By Stefan J. Bos, Chief International Correspondent BosNewsLife
AMSTERDAM/BUDAPEST/TEHRAN (BosNewsLife)-- The Netherlands says it has frozen official contacts with Iran to protest the hanging of a Dutch-Iranian woman and will ask the European Union to take action against the country.
Zahra Bahrami was executed Saturday, January 29, more than a year after she was detained during protests against the re-election of Iranian President Mahmoud Ahmadinejad. She was held in Tehran's notorious Evin prison, where several Christians have complained of mistreatment, BosNewsLife learned.
Dutch Foreign Minister Uri Rosenthal told reporters he was informed by the Iranian ambassador to the Netherlands that Bahrami, 45, was executed Saturday, January 30, in the capital Tehran.
Iranian officials said Bahrami was hanged for possessing and selling drugs. But the woman's daughter was quoted by the New York-based rights group International Campaign for Human Rights in Iran as saying the drug charges were fabricated.
Human-rights activists point out that Bahrami, who had dual Dutch and Iranian nationality, was detained in Tehran during protests against the re-election of Iranian President Mahmoud Ahmadinejad in December 2009.
Dutch Minister Rosenthal has condemned the hanging of Bahrami. The execution of Bahrami "is a barbaric act of the Iranian regime," he said. Rosenthal said he is also shocked because the day before the execution Iranian authorities told him "the legal procedures were not yet closed."
The Netherlands, he added, has therefore decided "to freeze all official contacts with Iran," meaning that Iranian embassy diplomats can not have meetings with Dutch officials without prior written approval.
Additionally, he the minister said he would ask the Council of Foreign Ministers of the European Union on Monday, January 31, to take actions against Iran. He said EU foreign policy chief Catherine Ashton is investigating possible measures against Iran.
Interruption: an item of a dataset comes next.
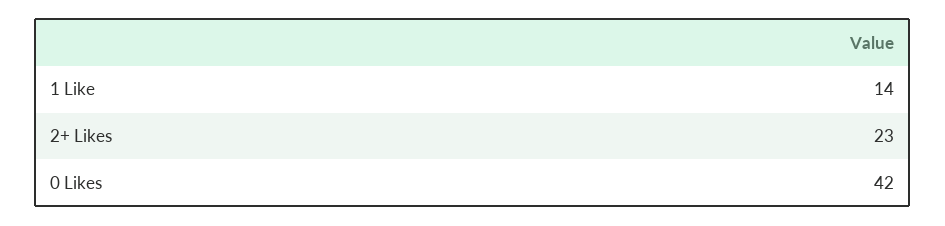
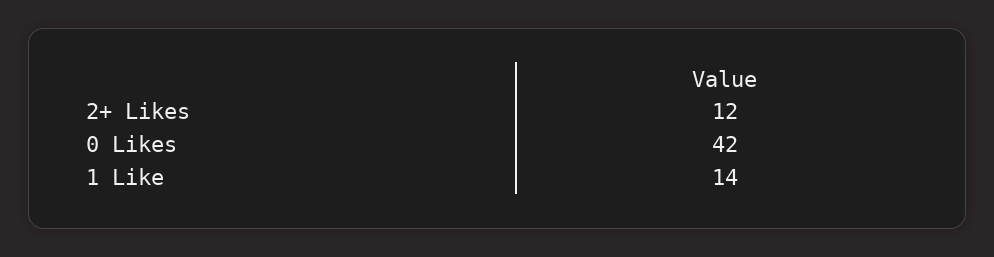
2+ Likes: 23 -> 12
The Iranian Embassy in the Netherlands has defended the execution. In a statement, it said Bahrami was a member of an international drug trafficking ring, who traveled on Dutch, Iranian and Spanish passports with different personal information.
It said Bahrami, who was born in Iran but gained Dutch citizenship after moving to the Netherlands, was accorded the legal rights of an Iranian citizen. Tehran does not recognize dual nationality.
Bahrami's Dutch lawyer, Adrie Tilburg, questioned the fairness of the trial. Iran made clear that "two lawyers would be involved in the case, with financial support from the Dutch government. But now there is the sudden announcement that the death penalty ruling has been carried out," he said.
The European Union, currently chaired by Hungary, has expressed concerns about the many public executions in Iran.